Small Increase Is Likely In Wellington’s Solid Waste Fees

The Wellington Village Council.

Wellington residents are likely facing a $20 bump in annual costs for having their solid waste and recycling picked up at the curb, which, if not a cause for enthusiasm exactly, still beats some other recent hikes, village officials said.

That translates to a $310 bill per residential user for fiscal year 2025, or a little less than a seven percent increase, according to preliminary numbers approved unanimously by the Wellington Village Council on Tuesday, May 14.

“Those are substantially lower than increases we’ve had in the past two years,” Deputy Village Manager Tanya Quickel told village leaders at a workshop the day before.

Rising costs of equipment, labor and other expenses have affected a range of village services, and the service in this case is tied into a system coordinated with the Solid Waste Authority of Palm Beach County, officials said.

She said bills in Wellington would increase about $5 for container service to $230 per unit. Container service is associated primarily with commercial and other users without curbside service.

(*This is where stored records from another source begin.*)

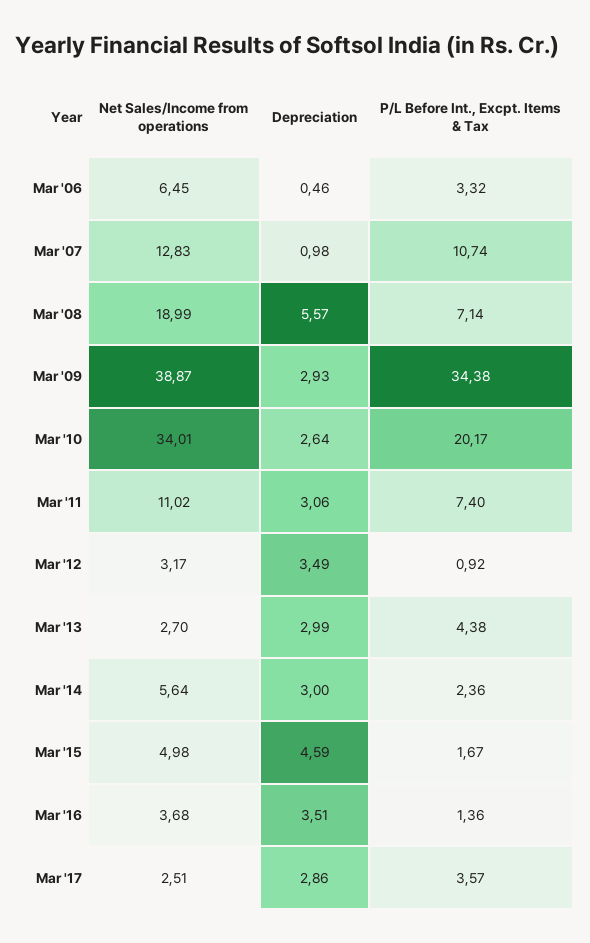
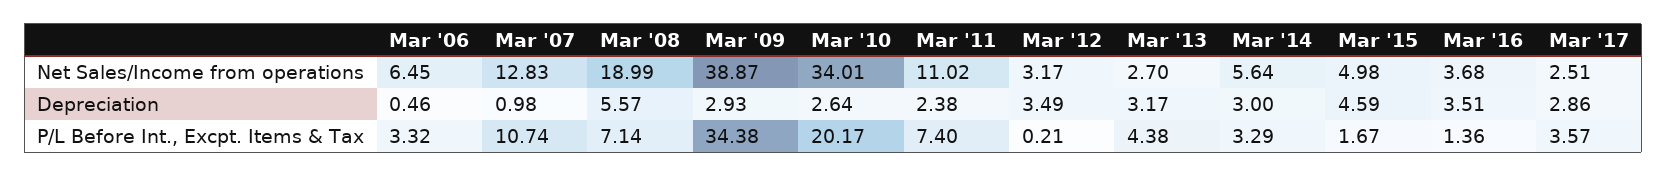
  {
    "Net Sales/Income from operations": {
      "Mar '06": 6.45,
      "Mar '07": 12.83,
      "Mar '08": 18.99,
      "Mar '09": 38.87,
      "Mar '10": 34.01,
      "Mar '11": 11.02,
      "Mar '12": 3.17,
      "Mar '13": 2.7,
      "Mar '14": 5.64,
      "Mar '15": 4.98,
      "Mar '16": 3.68,
      "Mar '17": 2.51
    },
    "Depreciation": {
      "Mar '06": 0.46,
      "Mar '07": 0.98,
      "Mar '08": 5.57,
      "Mar '09": 2.93,
      "Mar '10": 2.64,
-     "Mar '11": 3.06,
+     "Mar '11": 2.38,
      "Mar '12": 3.49,
-     "Mar '13": 2.99,
+     "Mar '13": 3.17,
      "Mar '14": 3,
      "Mar '15": 4.59,
      "Mar '16": 3.51,
      "Mar '17": 2.86
    },
    "P/L Before Int., Excpt. Items & Tax": {
      "Mar '06": 3.32,
      "Mar '07": 10.74,
      "Mar '08": 7.14,
      "Mar '09": 34.38,
      "Mar '10": 20.17,
      "Mar '11": 7.4,
-     "Mar '12": 0.92,
+     "Mar '12": 0.21,
      "Mar '13": 4.38,
-     "Mar '14": 2.36,
+     "Mar '14": 3.29,
      "Mar '15": 1.67,
      "Mar '16": 1.36,
      "Mar '17": 3.57
    }
  }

Residents are not facing an increase in Wellington’s municipal tax rate, but they are looking at various kinds of higher costs, including the second of three annual 10 percent increases in Wellington’s fee for water and sewer service.

That is to cover water system improvements and inflation in the cost of chemicals and materials, according to village staff.

The waste fee resolution approved by the council is not quite a final amount, but represents a maximum increase to help plan budgets. Still, it might wind up pretty close to the mark.

“This is the cap, but it’s probably the number?” Mayor Michael Napoleone asked.

“That is correct,” Village Manager Jim Barnes replied.

Vice Mayor John McGovern asked if the $20 and $5 increases were set in stone.

“Do we have some flexibility in that we could pick different numbers?” he asked.

Quickel said not so much, unless the village transferred money from its general fund, which she did not recommend.

A final vote on the curbside and container rates applied to Wellington residents is expected on Aug. 13.